Mark Wilson/Getty ImagesThe sectarian bloodbath in Syria is such a threat to regional security that a victory for Bashar al-Assad's regime could be the best outcome to hope for, a former CIA chief said.
Washington condemned Assad's conduct of the conflict, threatened air strikes after he was accused of targeting civilians with chemical weapons and has demanded he step down.
The United States is also supplying millions of dollars in "non-lethal" aid to some of the rebel groups fighting Assad's rule.
But Michael Hayden, the retired US Air Force general who until 2009 was head of the Central Intelligence Agency, said a rebel win was not one of the three possible outcomes he foresees for the conflict.
"Option three is Assad wins," Hayden told the annual Jamestown Foundation conference of terror experts.

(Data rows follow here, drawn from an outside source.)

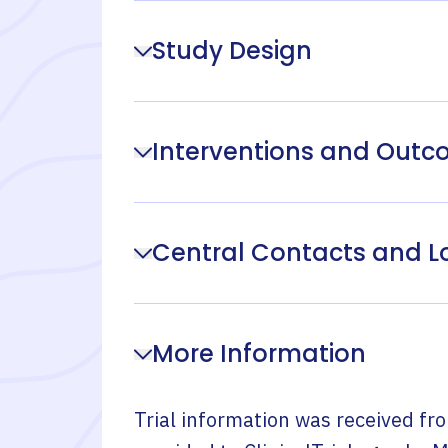
Study Design
Interventions and Out
Central Contacts and L
More Information
Trial information was received fr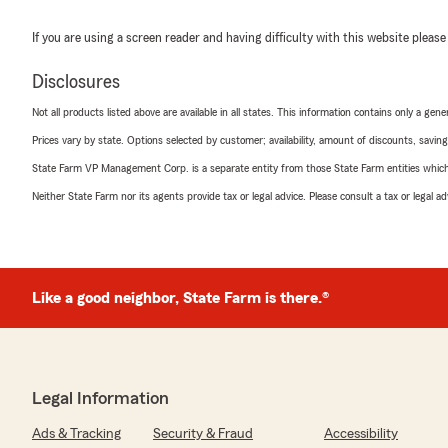
If you are using a screen reader and having difficulty with this website please
Disclosures
Not all products listed above are available in all states. This information contains only a ge
Prices vary by state. Options selected by customer; availability, amount of discounts, savings
State Farm VP Management Corp. is a separate entity from those State Farm entities which p
Neither State Farm nor its agents provide tax or legal advice. Please consult a tax or legal 
Like a good neighbor, State Farm is there.®
Legal Information
Ads & Tracking
Security & Fraud
Accessibility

"And I must tell you at the moment, as ugly as it sounds, I'm kind of trending toward option three as the best out of three very, very ugly possible outcomes," he said.
The first possible outcome he cited was for ongoing conflict between ever more extreme Sunni and Shiite factions.
The rebel groups are dominated by Sunni Muslims, while Assad is generally backed by Syria's Alawite, Shiite and Christian minorities.
And the second outcome, which Hayden deemed the most likely, was the "dissolution of Syria" and the end of a single state within the borders defined by a 1916 treaty between the French and British empires.
"It means the end of the Sykes-Picot (Agreement), it sets in motion the dissolution of all the artificial states created after World War I," he said.
The British diplomat Mark Sykes and a French counterpart Francois Georges Picot divided the Middle East into zones of influence that later served as the frontiers of independent Arab states.
A breakdown in the century-old settlement could spread chaos in Lebanon, Jordan and Iraq, Hayden warned.
"I greatly fear the dissolution of the state. A de facto dissolution of Sykes-Picot," Hayden said.
"And now we have a new ungoverned space, at the crossroads of the civilization.
"The dominant story going on in Syria is a Sunni fundamentalist takeover of a significant part of the Middle East geography, the explosion of the Syrian state and of the Levant as we know it."
Fighting erupted in Syria in early 2011, when Assad launched a crackdown on pro-democracy protests and has since evolved into a full-blown civil war that has claimed an estimated 126,000 lives.
Assad, backed by Iran and the Lebanese Hezbollah militia, is locked in combat with a diverse group of Sunni rebel factions which are increasingly dominated by hardline jihadist groups.